Edit this is valid for 2 arrays:

Adding to @AlainT answer, but using zip:

var names = [ "Paul", "John", "David" ]
var ages  = [  35,    42,     27 ]

let sortedTuple = zip(names, ages).sort { $0.0.0 < $0.1.0 }

Something more generic:

names.enumerate().sort({$0.1<$1.1}).map({ (name: $0.1, age: ages[$0.0]) })

Answer 3

You could create an array of indexes in sorted order and use it as a mapping:

var names = [ "Paul", "John", "David" ]
var ages  = [  35,    42,     27 ]

let newOrder = names.enumerate().sort({$0.1<$1.1}).map({$0.0})

names = newOrder.map({names[$0]})
ages  = newOrder.map({ages[$0]})

[EDIT] Here's an improvement on the technique :

It's the same approach but does the sorting and assignment in one step. (can be reassigned to original arrays or to separate ones)

(firstNames,ages,cities,countries,actives) = 
    {( 
       $0.map{firstNames[$0]}, 
       $0.map{ages[$0]}, 
       $0.map{cities[$0]},
       $0.map{countries[$0]}, 
       $0.map{actives[$0]} 
    )} 
    (firstNames.enumerated().sorted{$0.1<$1.1}.map{$0.0})

[EDIT2] and an Array extension to make it even easier to use if you are sorting in place:

extension Array where Element:Comparable
{
   func ordering(by order:(Element,Element)->Bool) -> [Int]
   { return self.enumerated().sorted{order($0.1,$1.1)}.map{$0.0} }
}

extension Array 
{
   func reorder<T>(_ otherArray:inout [T]) -> [Element] 
   {
      otherArray = self.map{otherArray[$0 as!
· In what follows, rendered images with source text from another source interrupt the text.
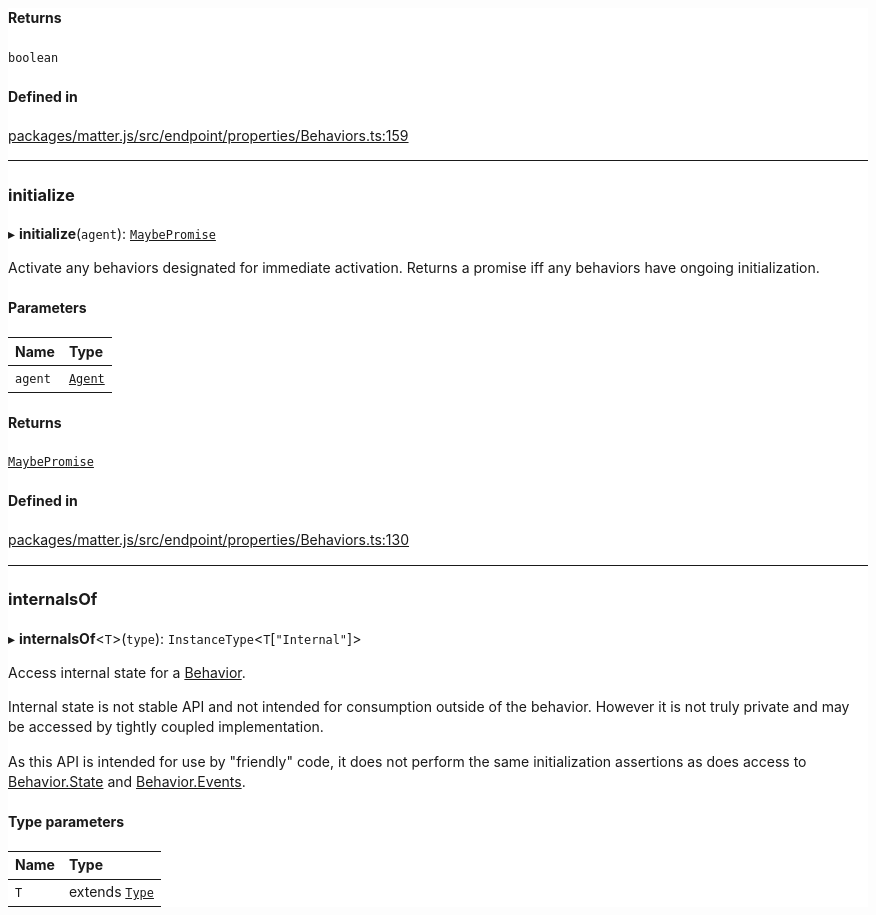 #### Returns

`boolean`

#### Defined in

[packages/matter.js/src/endpoint/properties/Behaviors.ts:159](https://github.com/project-chip/matter.js/blob/2d9f2165d2672864fda3496a6d0d5f93597f82c6/packages/matter.js/src/endpoint/properties/Behaviors.ts#L159)

___

### initialize

▸ **initialize**(`agent`): [`MaybePromise`](../modules/util_export.md#maybepromise)

Activate any behaviors designated for immediate activation.  Returns a promise iff any behaviors have ongoing
initialization.

#### Parameters

| Name | Type |
| :------ | :------ |
| `agent` | [`Agent`](endpoint_export.Agent-1.md) |

#### Returns

[`MaybePromise`](../modules/util_export.md#maybepromise)

#### Defined in

[packages/matter.js/src/endpoint/properties/Behaviors.ts:130](https://github.com/project-chip/matter.js/blob/2d9f2165d2672864fda3496a6d0d5f93597f82c6/packages/matter.js/src/endpoint/properties/Behaviors.ts#L130)

___

### internalsOf

▸ **internalsOf**\<`T`\>(`type`): `InstanceType`\<`T`[``"Internal"``]\>

Access internal state for a [Behavior](behavior_export.Behavior-1.md).

Internal state is not stable API and not intended for consumption outside of the behavior.  However it is not
truly private and may be accessed by tightly coupled implementation.

As this API is intended for use by "friendly" code, it does not perform the same initialization assertions as
does access to [Behavior.State](behavior_export.Behavior-1.md#state-1) and [Behavior.Events](behavior_export.Behavior-1.md#events-1).

#### Type parameters

| Name | Type |
| :------ | :------ |
| `T` | extends [`Type`](../interfaces/behavior_export.Behavior.Type.md) |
Int]}
      return self
   }
}


firstNames.ordering(by: <)
          .reorder(&firstNames)
          .reorder(&ages)
          .reorder(&cities)
          .reorder(&countries)
          .reorder(&actives)

combining the previous two:

extension Array
{
   func reordered<T>(_ otherArray:[T]) -> [T] 
   {
      return self.map{otherArray[$0 as! Int]}
   }
}

(firstNames,ages,cities,countries,actives) = 
    {( 
       $0.reordered(firstNames), 
       $0.reordered(ages), 
       $0.reordered(cities),
       $0.reordered(countries), 
       $0.reordered(actives) 
    )} 
    (firstNames.ordering(by:<))

Answer 4

I would go with @AntonBronnikov suggestion, and put all your properties into an struct, making an Array of that particular struct and then sorting it.

This data is clearly related and it's a cleaner approach.